SELECTED PASSAGE
Git based development - Standards and Etiquette

2024 Aug 28  |  9 min read  |  tags: git (1) conventions (1)

Work in progress
Work in progress
Work in progress
Work in progress

Branches

First decide what kind of development you will be following:

  • Trunk based development
  • Git flow development

Branch naming rules is simple: You can only use numbers, lowercase letters, and hyphen (-). Use hyphens to separate words (-) in the branch name. The validation regex looks like this: ^[a-z0-9\-\/]+$.

Git flow based development

A project of this type will always have 2 core branches:

  1. main - Contains production-ready code. Used to deploy to production (though CI-CD)
  2. dev - Used to develop new features

Optionally, codebase might also have a release branch. This stores milestones in the project. Release branches are well tested, rock solid, and dependable.

All other branches that you'll create will follow a specific nomenclature. Every branch's name tells the purpose of the branch. This way, you can look at a branch and immediately tell why it exists and what it does.

DATA SEGMENT
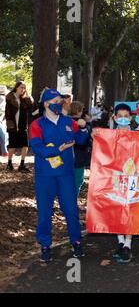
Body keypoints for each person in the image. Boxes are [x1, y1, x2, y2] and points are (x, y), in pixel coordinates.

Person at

TASKS FOR THIS EXERCISE
a. Can you reproduce everything in the Git standards page from "1. main - Contains" down to "what it does.", word for word?
b. Which qualities does the Git standards page attribute to release branches? Name every one.

TASK ANSWERS
a.
1. main - Contains production-ready code. Used to deploy to production (though CI-CD)
  2. dev - Used to develop new features

Optionally, codebase might also have a release branch. This stores milestones in the project. Release branches are well tested, rock solid, and dependable.

All other branches that you'll create will follow a specific nomenclature. Every branch's name tells the purpose of the branch. This way, you can look at a branch and immediately tell why it exists and what it does.

b.
- Well tested
- Rock solid
- Dependable